***** Material for this exercise *****
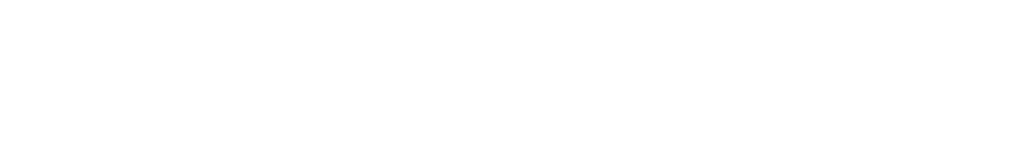
<source format=kicad_pcb>
(kicad_pcb (version 4) (host pcbnew 4.0.7)

  (general
    (links 0)
    (no_connects 0)
    (area 86.481978 95.583723 211.53602 115.439293)
    (thickness 1.6)
    (drawings 470)
    (tracks 0)
    (zones 0)
    (modules 0)
    (nets 1)
  )

  (page A4)
  (layers
    (0 F.Cu signal)
    (31 B.Cu signal)
    (32 B.Adhes user)
    (33 F.Adhes user)
    (34 B.Paste user)
    (35 F.Paste user)
    (36 B.SilkS user)
    (38 B.Mask user)
    (39 F.Mask user)
    (41 Cmts.User user)
    (42 Eco1.User user)
    (43 Eco2.User user)
    (44 Edge.Cuts user)
    (45 Margin user)
    (46 B.CrtYd user)
    (47 F.CrtYd user)
    (48 B.Fab user)
    (49 F.Fab user)
  )

  (setup
    (last_trace_width 0.25)
    (trace_clearance 0.2)
    (zone_clearance 0.508)
    (zone_45_only no)
    (trace_min 0.2)
    (segment_width 0.2)
    (edge_width 0.15)
    (via_size 0.6)
    (via_drill 0.4)
    (via_min_size 0.4)
    (via_min_drill 0.3)
    (uvia_size 0.3)
    (uvia_drill 0.1)
    (uvias_allowed no)
    (uvia_min_size 0.2)
    (uvia_min_drill 0.1)
    (pcb_text_width 0.3)
    (pcb_text_size 1.5 1.5)
    (mod_edge_width 0.15)
    (mod_text_size 1 1)
    (mod_text_width 0.15)
    (pad_size 1.524 1.524)
    (pad_drill 0.762)
    (pad_to_mask_clearance 0.2)
    (aux_axis_origin 0 0)
    (visible_elements 7FFFFFFF)
    (pcbplotparams
      (layerselection 0x00030_80000001)
      (usegerberextensions false)
      (excludeedgelayer true)
      (linewidth 0.100000)
      (plotframeref false)
      (viasonmask false)
      (mode 1)
      (useauxorigin false)
      (hpglpennumber 1)
      (hpglpenspeed 20)
      (hpglpendiameter 15)
      (hpglpenoverlay 2)
      (psnegative false)
      (psa4output false)
      (plotreference true)
      (plotvalue true)
      (plotinvisibletext false)
      (padsonsilk false)
      (subtractmaskfromsilk false)
      (outputformat 1)
      (mirror false)
      (drillshape 1)
      (scaleselection 1)
      (outputdirectory ""))
  )

  (net 0 "")

  (net_class Default "This is the default net class."
    (clearance 0.2)
    (trace_width 0.25)
    (via_dia 0.6)
    (via_drill 0.4)
    (uvia_dia 0.3)
    (uvia_drill 0.1)
  )

  (zone (net 0) (net_name "") (layer F.Cu) (tstamp 59A8A5C0) (hatch edge 0.508)
    (connect_pads (clearance 0.508))
    (min_thickness 0.254)
    (fill (arc_segments 16) (thermal_gap 0.508) (thermal_bridge_width 0.508))
    (polygon
      (pts 
      (xy 124.314538 104.523798) (xy 124.340893 104.752036) (xy 124.314538 104.523798) (xy 124.314538 95.633724) (xy 131.722876 95.633724) (xy 131.722876 104.523798) (xy 131.699105 104.740323) (xy 131.632615 104.937038) (xy 131.550966 105.080871) (xy 131.466044 105.18853) (xy 131.327724 105.314448) (xy 131.195087 105.398336) (xy 131.015426 105.471372) (xy 130.735167 105.511508) (xy 125.30242 105.511508) (xy 125.055234 105.48033) (xy 124.867304 105.410911) (xy 124.726916 105.327023) (xy 124.603754 105.222464) (xy 124.479731 105.071224) (xy 124.387574 104.897419) (xy 124.340893 104.752036)
      )
    )
  )
  (zone (net 0) (net_name "") (layer F.Cu) (tstamp 59A8A5C0) (hatch edge 0.508)
    (connect_pads (clearance 0.508))
    (min_thickness 0.254)
    (fill (arc_segments 16) (thermal_gap 0.508) (thermal_bridge_width 0.508))
    (polygon
      (pts (xy 193.59976 104.753414) (xy 193.573578 104.525004) (xy 193.573578 95.634929) (xy 200.981916 95.634929) (xy 200.981916 104.525004) (xy 200.958145 104.741701) (xy 200.891654 104.938071) (xy 200.810006 105.082076) (xy 200.724912 105.189563) (xy 200.586763 105.315654) (xy 200.454127 105.399714) (xy 200.274293 105.472751) (xy 199.994206 105.512541) (xy 194.561287 105.512541) (xy 194.314274 105.481708) (xy 194.126171 105.412117) (xy 193.985956 105.328056) (xy 193.862621 105.22367) (xy 193.738598 105.07243) (xy 193.646614 104.898797) 
      )
    )
  )
  (zone (net 0) (net_name "") (layer F.Cu) (tstamp 59A8A5C0) (hatch edge 0.508)
    (connect_pads (clearance 0.508))
    (min_thickness 0.254)
    (fill (arc_segments 16) (thermal_gap 0.508) (thermal_bridge_width 0.508))
    (polygon
      (pts 
      (xy 183.092212 104.752036)
      (xy 183.06603 104.523798)
      (xy 183.06603 95.633724)
      (xy 190.474368 95.633724)
      (xy 190.474368 104.523798)
      (xy 190.450597 104.740323)
      (xy 190.384106 104.937038)
      (xy 190.302457 105.080871)
      (xy 190.217364 105.18853)
      (xy 190.079215 105.314448)
      (xy 189.946579 105.398336)
      (xy 189.766745 105.471372)
      (xy 189.486658 105.511508)
      (xy 184.053739 105.511508)
      (xy 183.806726 105.48033) 
      (xy 183.618623 105.410911)
      (xy 183.478408 105.327023)
      (xy 183.355073 105.222464)
      (xy 183.23105 105.071224)
      (xy 183.139066 104.897419)
      )
    )
  )
  (zone (net 0) (net_name "") (layer F.Cu) (tstamp 59A8A5C0) (hatch edge 0.508)
    (connect_pads (clearance 0.508))
    (min_thickness 0.254)
    (fill (arc_segments 16) (thermal_gap 0.508) (thermal_bridge_width 0.508))
    (polygon
      (pts 
      (xy 135.797566 106.43755)
      (xy 135.9209 106.43755)
      (xy 135.9209 114.860814)
      (xy 135.9209 115.389292)
      (xy 128.512562 115.389292)
      (xy 128.512562 106.43755) 
      (xy 130.735167 106.43755) 
      (xy 131.287588 106.359346)
      (xy 131.6414 106.217753)
      (xy 131.942674 106.025861)
      (xy 132.203468 105.784015)
      (xy 132.411551 105.508063)
      (xy 132.567787 105.201277)
      (xy 132.663733 104.892424)
      (xy 132.710758 104.462131)
      (xy 132.710758 95.633724)
      (xy 133.821974 95.633724)
      (xy 133.821974 104.462131)
      (xy 133.894666 104.994915)
      (xy 134.046595 105.377838)
      (xy 134.216438 105.646211)
      (xy 134.390243 105.848438)
      (xy 134.658961 106.076848)
      (xy 134.951278 106.247381)
      (xy 135.377953 106.392764)
      )
    )
  )
  (zone (net 0) (net_name "") (layer F.Cu) (tstamp 59A8A5C0) (hatch edge 0.508)
    (connect_pads (clearance 0.508))
    (min_thickness 0.254)
    (fill (arc_segments 16) (thermal_gap 0.508) (thermal_bridge_width 0.508))
    (polygon
      (pts       
      (xy 194.548885 106.43755)
      (xy 194.672219 106.43755)
      (xy 194.672219 114.860814)
      (xy 194.672219 115.389292)
      (xy 187.263881 115.389292)
      (xy 187.263881 106.43755)
      (xy 189.486658 106.43755)
      (xy 190.038907 106.359346)
      (xy 190.392719 106.217753)
      (xy 190.694165 106.025861)
      (xy 190.954959 105.784015)
      (xy 191.163043 105.508063)
      (xy 191.319106 105.201277)
      (xy 191.415224 104.892424)
      (xy 191.462077 104.462131)
      (xy 191.462077 95.633724)
      (xy 192.573466 95.633724)
      (xy 192.573466 104.462131)
      (xy 192.646157 104.994915)
      (xy 192.798086 105.377838)
      (xy 192.96793 105.646211)
      (xy 193.141562 105.848438)
      (xy 193.41028 106.076848)
      (xy 193.702769 106.247381)
      (xy 194.129272 106.392764)
      )
    )
  )
  (zone (net 0) (net_name "") (layer F.Cu) (tstamp 59A8A5C0) (hatch edge 0.508)
    (connect_pads (clearance 0.508))
    (min_thickness 0.254)
    (fill (arc_segments 16) (thermal_gap 0.508) (thermal_bridge_width 0.508))
    (polygon
      (pts       
      (xy 143.205904 95.633724)
      (xy 144.31712 95.633724)
      (xy 144.31712 115.389292)
      (xy 136.908782 115.389292)
      (xy 136.908782 106.43755)
      (xy 141.230313 106.43755)
      (xy 141.777222 106.360724)
      (xy 142.162039 106.204662)
      (xy 142.427656 106.03344)
      (xy 142.661923 105.823634)
      (xy 142.856399 105.584544)
      (xy 143.044157 105.246408)
      (xy 143.161462 104.880883)
      (xy 143.205904 104.462131)
      )
    )
  )
  (zone (net 0) (net_name "") (layer F.Cu) (tstamp 59A8A5C0) (hatch edge 0.508)
    (connect_pads (clearance 0.508))
    (min_thickness 0.254)
    (fill (arc_segments 16) (thermal_gap 0.508) (thermal_bridge_width 0.508))
    (polygon
      (pts       
      (xy 201.957223 95.633724)
      (xy 203.068612 95.633724)
      (xy 203.068612 115.389292)
      (xy 195.660273 115.389292)
      (xy 195.660273 106.43755)
      (xy 199.981804 106.43755)
      (xy 200.528541 106.360724)
      (xy 200.913359 106.204662)
      (xy 201.178976 106.03344)
      (xy 201.413242 105.823634)
      (xy 201.60789 105.584544)
      (xy 201.795648 105.246408)
      (xy 201.912781 104.880883)
      (xy 201.957223 104.462131)
      )
    )
  )
  (zone (net 0) (net_name "") (layer F.Cu) (tstamp 59A8A5C0) (hatch edge 0.508)
    (connect_pads (clearance 0.508))
    (min_thickness 0.254)
    (fill (arc_segments 16) (thermal_gap 0.508) (thermal_bridge_width 0.508))
    (polygon
      (pts       
      (xy 89.352997 104.734811)
      (xy 89.330432 104.523798)
      (xy 89.330432 95.633724)
      (xy 96.73877 95.633724)
      (xy 96.73877 104.523798)
      (xy 96.714827 104.741184)
      (xy 96.661083 104.908616)
      (xy 96.56996 105.076392)
      (xy 96.449382 105.222464)
      (xy 96.316918 105.333396)
      (xy 96.166195 105.420213)
      (xy 95.987911 105.482741)
      (xy 95.75106 105.511508)
      (xy 90.318141 105.511508)
      (xy 90.152777 105.497727)
      (xy 89.996197 105.457937)
      (xy 89.808784 105.370259)
      (xy 89.645314 105.247097)
      (xy 89.51061 105.092928)
      (xy 89.433957 104.964599)
      )
    )
  )
  (zone (net 0) (net_name "") (layer F.Cu) (tstamp 59A8A5C0) (hatch edge 0.508)
    (connect_pads (clearance 0.508))
    (min_thickness 0.254)
    (fill (arc_segments 16) (thermal_gap 0.508) (thermal_bridge_width 0.508))
    (polygon
      (pts       
      (xy 148.102249 104.734811)
      (xy 148.079684 104.523798)
      (xy 148.079684 95.633724)
      (xy 155.490089 95.633724)
      (xy 155.490089 104.523798)
      (xy 155.466318 104.741184)
      (xy 155.412574 104.908616)
      (xy 155.321279 105.076392)
      (xy 155.200701 105.222464)
      (xy 155.068409 105.333396)
      (xy 154.917514 105.420213)
      (xy 154.739402 105.482741)
      (xy 154.50238 105.511508)
      (xy 149.067738 105.511508)
      (xy 148.902201 105.497727)
      (xy 148.745449 105.457937)
      (xy 148.558036 105.370259)
      (xy 148.394566 105.247097)
      (xy 148.259862 105.092928)
      (xy 148.183209 104.964599)
      )
    )
  )
  (zone (net 0) (net_name "") (layer F.Cu) (tstamp 59A8A5C0) (hatch edge 0.508)
    (connect_pads (clearance 0.508))
    (min_thickness 0.254)
    (fill (arc_segments 16) (thermal_gap 0.508) (thermal_bridge_width 0.508))
    (polygon
      (pts       
      (xy 114.807274 106.499217)
      (xy 119.128805 106.499217)
      (xy 119.128805 115.389292)
      (xy 111.720467 115.389292)
      (xy 111.720467 106.499217)
      (xy 111.720467 95.633724)
      (xy 112.831683 95.633724)
      (xy 112.831683 104.523798)
      (xy 112.883359 104.975106)
      (xy 112.994636 105.311175)
      (xy 113.175848 105.638632)
      (xy 113.362745 105.871521)
      (xy 113.585987 106.076504)
      (xy 113.838685 106.246003)
      (xy 114.298261 106.433072)
      )
    )
  )
  (zone (net 0) (net_name "") (layer F.Cu) (tstamp 59A8A5C0) (hatch edge 0.508)
    (connect_pads (clearance 0.508))
    (min_thickness 0.254)
    (fill (arc_segments 16) (thermal_gap 0.508) (thermal_bridge_width 0.508))
    (polygon
      (pts       
      (xy 173.558593 106.499217)
      (xy 177.880124 106.499217)
      (xy 177.880124 115.389292)
      (xy 170.471786 115.389292)
      (xy 170.471786 106.499217)
      (xy 170.471786 95.633724)
      (xy 171.583174 95.633724)
      (xy 171.583174 104.523798)
      (xy 171.634851 104.975106)
      (xy 171.746127 105.311175)
      (xy 171.92734 105.638632)
      (xy 172.114064 105.871521)
      (xy 172.337306 106.076504)
      (xy 172.590176 106.246003)
      (xy 173.049752 106.433072)
      )
    )
  )
  (zone (net 0) (net_name "") (layer F.Cu) (tstamp 59A8A5C0) (hatch edge 0.508)
    (connect_pads (clearance 0.508))
    (min_thickness 0.254)
    (fill (arc_segments 16) (thermal_gap 0.508) (thermal_bridge_width 0.508))
    (polygon
      (pts       
      (xy 113.844025 104.744112)
      (xy 113.819392 104.523798)
      (xy 113.819392 95.633724)
      (xy 121.227731 95.633724)
      (xy 121.227731 104.523798)
      (xy 121.204132 104.739461)
      (xy 121.153144 104.901209)
      (xy 121.08407 105.036946)
      (xy 120.996048 105.159763)
      (xy 120.854799 105.297051)
      (xy 120.688401 105.404193)
      (xy 120.51339 105.473095)
      (xy 120.240021 105.511508)
      (xy 114.807274 105.511508)
      (xy 114.589716 105.487564)
      (xy 114.40058 105.424347)
      (xy 114.235905 105.329951)
      (xy 114.108608 105.222464)
      (xy 113.999916 105.093273)
      (xy 113.914133 104.946856)
      )
    )
  )
  (zone (net 0) (net_name "") (layer F.Cu) (tstamp 59A8A5C0) (hatch edge 0.508)
    (connect_pads (clearance 0.508))
    (min_thickness 0.254)
    (fill (arc_segments 16) (thermal_gap 0.508) (thermal_bridge_width 0.508))
    (polygon
      (pts       
      (xy 172.595344 104.744112)
      (xy 172.570884 104.523798)
      (xy 172.570884 95.633724)
      (xy 179.979222 95.633724)
      (xy 179.979222 104.523798)
      (xy 179.955451 104.739461)
      (xy 179.904463 104.901209)
      (xy 179.835561 105.036946)
      (xy 179.747367 105.159763)
      (xy 179.606118 105.297051)
      (xy 179.43972 105.404193)
      (xy 179.264709 105.473095)
      (xy 178.991512 105.511508)
      (xy 173.558593 105.511508)
      (xy 173.341208 105.487564)
      (xy 173.152072 105.424347)
      (xy 172.987396 105.329951)
      (xy 172.859927 105.222464)
      (xy 172.751407 105.093273)
      (xy 172.665624 104.946856)
      )
    )
  )
  (zone (net 0) (net_name "") (layer F.Cu) (tstamp 59A8A5C0) (hatch edge 0.508)
    (connect_pads (clearance 0.508))
    (min_thickness 0.254)
    (fill (arc_segments 16) (thermal_gap 0.508) (thermal_bridge_width 0.508))
    (polygon
      (pts       
      (xy 100.56679 104.807674)
      (xy 100.525449 104.523798)
      (xy 100.525449 95.633724)
      (xy 107.933787 95.633724)
      (xy 107.933787 104.523798)
      (xy 107.909155 104.743596)
      (xy 107.839219 104.945995)
      (xy 107.764116 105.077253)
      (xy 107.670926 105.194731)
      (xy 107.546731 105.30773)
      (xy 107.376026 105.41315)
      (xy 107.211867 105.475162)
      (xy 106.945906 105.511508)
      (xy 101.513159 105.511508)
      (xy 101.235656 105.472062)
      (xy 101.040491 105.391446)
      (xy 100.910439 105.306525)
      (xy 100.802263 105.209717)
      (xy 100.703044 105.089139)
      (xy 100.623634 104.953574)
      )
    )
  )
  (zone (net 0) (net_name "") (layer F.Cu) (tstamp 59A8A5C0) (hatch edge 0.508)
    (connect_pads (clearance 0.508))
    (min_thickness 0.254)
    (fill (arc_segments 16) (thermal_gap 0.508) (thermal_bridge_width 0.508))
    (polygon
      (pts       
      (xy 159.318282 104.807674)
      (xy 159.276941 104.523798)
      (xy 159.276941 95.633724)
      (xy 166.685279 95.633724)
      (xy 166.685279 104.523798)
      (xy 166.660474 104.743596)
      (xy 166.590539 104.945995)
      (xy 166.515435 105.077253)
      (xy 166.422418 105.194731)
      (xy 166.29805 105.30773)
      (xy 166.127517 105.41315)
      (xy 165.963186 105.475162)
      (xy 165.697225 105.511508)
      (xy 160.26465 105.511508)
      (xy 159.986975 105.472062)
      (xy 159.791983 105.391446)
      (xy 159.661758 105.306525)
      (xy 159.553582 105.209717)
      (xy 159.454363 105.089139)
      (xy 159.375126 104.953574)
      )
    )
  )
  (zone (net 0) (net_name "") (layer F.Cu) (tstamp 59A8A5C0) (hatch edge 0.508)
    (connect_pads (clearance 0.508))
    (min_thickness 0.254)
    (fill (arc_segments 16) (thermal_gap 0.508) (thermal_bridge_width 0.508))
    (polygon
      (pts       
      (xy 108.921497 95.633724)
      (xy 110.732585 95.633724)
      (xy 110.732585 115.389292)
      (xy 103.324247 115.389292)
      (xy 103.324247 106.499217)
      (xy 106.945906 106.499217)
      (xy 107.504184 106.419291)
      (xy 107.873843 106.268396)
      (xy 108.110521 106.119912)
      (xy 108.374932 105.887713)
      (xy 108.629869 105.556983)
      (xy 108.780765 105.257604)
      (xy 108.885323 104.902759)
      (xy 108.921497 104.523798)
      )
    )
  )
  (zone (net 0) (net_name "") (layer F.Cu) (tstamp 59A8A5C0) (hatch edge 0.508)
    (connect_pads (clearance 0.508))
    (min_thickness 0.254)
    (fill (arc_segments 16) (thermal_gap 0.508) (thermal_bridge_width 0.508))
    (polygon
      (pts       
      (xy 167.672988 95.633724)
      (xy 169.484076 95.633724)
      (xy 169.484076 115.389292)
      (xy 162.075738 115.389292)
      (xy 162.075738 106.499217)
      (xy 165.697225 106.499217)
      (xy 166.255675 106.419291)
      (xy 166.625334 106.268396)
      (xy 166.862012 106.119912)
      (xy 167.126251 105.887713)
      (xy 167.381189 105.556983)
      (xy 167.532084 105.257604)
      (xy 167.636815 104.902759)
      (xy 167.672988 104.523798)
      )
    )
  )
  (zone (net 0) (net_name "") (layer F.Cu) (tstamp 59A8A5C0) (hatch edge 0.508)
    (connect_pads (clearance 0.508))
    (min_thickness 0.254)
    (fill (arc_segments 16) (thermal_gap 0.508) (thermal_bridge_width 0.508))
    (polygon
      (pts 
      (xy 125.30242 106.499217)
      (xy 127.524853 106.499217)
      (xy 127.524853 114.860814)
      (xy 127.524853 115.389292)
      (xy 120.116514 115.389292)
      (xy 120.116514 106.499217)
      (xy 120.240021 106.499217)
      (xy 120.734048 106.436861)
      (xy 121.122138 106.291823)
      (xy 121.415316 106.111988)
      (xy 121.64252 105.915273)
      (xy 121.839752 105.683418)
      (xy 122.061789 105.289127)
      (xy 122.175822 104.919985)
      (xy 122.215612 104.523798)
      (xy 122.215612 95.633724)
      (xy 123.326829 95.633724)
      (xy 123.326829 104.523798)
      (xy 123.383673 104.995949)
      (xy 123.5294 105.396269)
      (xy 123.669616 105.636565)
      (xy 123.905433 105.920785)
      (xy 124.135565 106.11819)
      (xy 124.440457 106.301813)
      (xy 124.789273 106.432038)
      )
    )
  )
  (zone (net 0) (net_name "") (layer F.Cu) (tstamp 59A8A5C0) (hatch edge 0.508)
    (connect_pads (clearance 0.508))
    (min_thickness 0.254)
    (fill (arc_segments 16) (thermal_gap 0.508) (thermal_bridge_width 0.508))
    (polygon
      (pts       
      (xy 184.053739 106.499217)
      (xy 186.276172 106.499217)
      (xy 186.276172 114.860814)
      (xy 186.276172 115.389292)
      (xy 178.867833 115.389292)
      (xy 178.867833 106.499217)
      (xy 178.991512 106.499217)
      (xy 179.485539 106.436861)
      (xy 179.873457 106.291823)
      (xy 180.166635 106.111988)
      (xy 180.394012 105.915273)
      (xy 180.591071 105.683418)
      (xy 180.81328 105.289127)
      (xy 180.927313 104.919985)
      (xy 180.966932 104.523798)
      (xy 180.966932 95.633724)
      (xy 182.07832 95.633724)
      (xy 182.07832 104.523798)
      (xy 182.135164 104.995949)
      (xy 182.280892 105.396269)
      (xy 182.421107 105.636565)
      (xy 182.656752 105.920785)
      (xy 182.886884 106.11819)
      (xy 183.191776 106.301813)
      (xy 183.540764 106.432038)
      )
    )
  )
  (zone (net 0) (net_name "") (layer F.Cu) (tstamp 59A8A5C0) (hatch edge 0.508)
    (connect_pads (clearance 0.508))
    (min_thickness 0.254)
    (fill (arc_segments 16) (thermal_gap 0.508) (thermal_bridge_width 0.508))
    (polygon
      (pts       
      (xy 90.318141 106.499217)
      (xy 93.940317 106.499217)
      (xy 93.940317 115.389292)
      (xy 86.531979 115.389292)
      (xy 86.531979 106.499217)
      (xy 86.531979 95.633724)
      (xy 88.342722 95.633724)
      (xy 88.342722 104.523798)
      (xy 88.386303 104.938416)
      (xy 88.504986 105.308936)
      (xy 88.669834 105.613138)
      (xy 88.879985 105.878066)
      (xy 89.171096 106.132314)
      (xy 89.556086 106.346944)
      (xy 89.885092 106.451675)
      )
    )
  )
  (zone (net 0) (net_name "") (layer F.Cu) (tstamp 59A8A5C0) (hatch edge 0.508)
    (connect_pads (clearance 0.508))
    (min_thickness 0.254)
    (fill (arc_segments 16) (thermal_gap 0.508) (thermal_bridge_width 0.508))
    (polygon
      (pts       
      (xy 149.067738 106.499217)
      (xy 152.691636 106.499217)
      (xy 152.691636 115.389292)
      (xy 145.281231 115.389292)
      (xy 145.281231 106.499217)
      (xy 145.281231 95.633724)
      (xy 147.091974 95.633724)
      (xy 147.091974 104.523798)
      (xy 147.135555 104.938416)
      (xy 147.254238 105.308936)
      (xy 147.419086 105.613138)
      (xy 147.629237 105.878066)
      (xy 147.920348 106.132314)
      (xy 148.305338 106.346944)
      (xy 148.634345 106.451675)
      )
    )
  )
  (zone (net 0) (net_name "") (layer F.Cu) (tstamp 59A8A5C0) (hatch edge 0.508)
    (connect_pads (clearance 0.508))
    (min_thickness 0.254)
    (fill (arc_segments 16) (thermal_gap 0.508) (thermal_bridge_width 0.508))
    (polygon
      (pts       
      (xy 101.513159 106.499217)
      (xy 102.336537 106.499217)
      (xy 102.336537 114.860814)
      (xy 102.336537 115.389292)
      (xy 94.928199 115.389292)
      (xy 94.928199 106.499217)
      (xy 95.75106 106.499217)
      (xy 96.297453 106.422736)
      (xy 96.647992 106.284588)
      (xy 96.946509 106.097174)
      (xy 97.182499 105.885301)
      (xy 97.351997 105.681351)
      (xy 97.549574 105.342181)
      (xy 97.669291 104.997672)
      (xy 97.726479 104.523798)
      (xy 97.726479 95.633724)
      (xy 99.537567 95.633724)
      (xy 99.537567 104.523798)
      (xy 99.604058 105.033673)
      (xy 99.773901 105.461554)
      (xy 99.910671 105.679629)
      (xy 100.176116 105.977974)
      (xy 100.461026 106.196393)
      (xy 100.783315 106.36038)
      (xy 101.141949 106.464766)
      )
    )
  )
  (zone (net 0) (net_name "") (layer F.Cu) (tstamp 59A8A5C0) (hatch edge 0.508)
    (connect_pads (clearance 0.508))
    (min_thickness 0.254)
    (fill (arc_segments 16) (thermal_gap 0.508) (thermal_bridge_width 0.508))
    (polygon
      (pts       
      (xy 160.26465 106.499217)
      (xy 161.088028 106.499217)
      (xy 161.088028 114.860814)
      (xy 161.088028 115.389292)
      (xy 153.67969 115.389292)
      (xy 153.67969 106.499217)
      (xy 154.50238 106.499217)
      (xy 155.048772 106.422736)
      (xy 155.399483 106.284588)
      (xy 155.697828 106.097174)
      (xy 155.933818 105.885301)
      (xy 156.103316 105.681351)
      (xy 156.301065 105.342181)
      (xy 156.42061 104.997672)
      (xy 156.477799 104.523798)
      (xy 156.477799 95.633724)
      (xy 158.288887 95.633724)
      (xy 158.288887 104.523798)
      (xy 158.355377 105.033673)
      (xy 158.52522 105.461554)
      (xy 158.661991 105.679629)
      (xy 158.927608 105.977974)
      (xy 159.212517 106.196393)
      (xy 159.534634 106.36038)
      (xy 159.893269 106.464766)
      )
    )
  )
  (zone (net 0) (net_name "") (layer F.Cu) (tstamp 59A8A5C0) (hatch edge 0.508)
    (connect_pads (clearance 0.508))
    (min_thickness 0.254)
    (fill (arc_segments 16) (thermal_gap 0.508) (thermal_bridge_width 0.508))
    (polygon
      (pts       
      (xy 211.486019 95.633724)
      (xy 211.486019 115.389292)
      (xy 204.077681 115.389292)
      (xy 204.077681 95.633724)
      )
    )
  )
  (zone (net 0) (net_name "") (layer F.Cu) (tstamp 59A8A5C0) (hatch edge 0.508)
    (connect_pads (clearance 0.508))
    (min_thickness 0.254)
    (fill (arc_segments 16) (thermal_gap 0.508) (thermal_bridge_width 0.508))
    (polygon
      (pts 
      (xy 134.848441 104.753414)
      (xy 134.822086 104.525004)
      (xy 134.822086 95.634929)
      (xy 142.230425 95.634929)
      (xy 142.230425 104.525004)
      (xy 142.206653 104.741701)
      (xy 142.140163 104.938071)
      (xy 142.058514 105.082076)
      (xy 141.973593 105.189563)
      (xy 141.835272 105.315654)
      (xy 141.702636 105.399714)
      (xy 141.522974 105.472751)
      (xy 141.242715 105.512541)
      (xy 135.809968 105.512541)
      (xy 135.562782 105.481708)
      (xy 135.374852 105.412117)
      (xy 135.234465 105.328056)
      (xy 135.111302 105.22367)
      (xy 134.987279 105.07243)
      (xy 134.895122 104.898797)
      )
    )
  )




  
)

</source>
*****
# Work task
From the first line above down to the line with "(pcb_text_size 1.5 1.5)", reproduce every line and no others, omitting pictures.

# Response
<source format=kicad_pcb>
(kicad_pcb (version 4) (host pcbnew 4.0.7)

  (general
    (links 0)
    (no_connects 0)
    (area 86.481978 95.583723 211.53602 115.439293)
    (thickness 1.6)
    (drawings 470)
    (tracks 0)
    (zones 0)
    (modules 0)
    (nets 1)
  )

  (page A4)
  (layers
    (0 F.Cu signal)
    (31 B.Cu signal)
    (32 B.Adhes user)
    (33 F.Adhes user)
    (34 B.Paste user)
    (35 F.Paste user)
    (36 B.SilkS user)
    (38 B.Mask user)
    (39 F.Mask user)
    (41 Cmts.User user)
    (42 Eco1.User user)
    (43 Eco2.User user)
    (44 Edge.Cuts user)
    (45 Margin user)
    (46 B.CrtYd user)
    (47 F.CrtYd user)
    (48 B.Fab user)
    (49 F.Fab user)
  )

  (setup
    (last_trace_width 0.25)
    (trace_clearance 0.2)
    (zone_clearance 0.508)
    (zone_45_only no)
    (trace_min 0.2)
    (segment_width 0.2)
    (edge_width 0.15)
    (via_size 0.6)
    (via_drill 0.4)
    (via_min_size 0.4)
    (via_min_drill 0.3)
    (uvia_size 0.3)
    (uvia_drill 0.1)
    (uvias_allowed no)
    (uvia_min_size 0.2)
    (uvia_min_drill 0.1)
    (pcb_text_width 0.3)
    (pcb_text_size 1.5 1.5)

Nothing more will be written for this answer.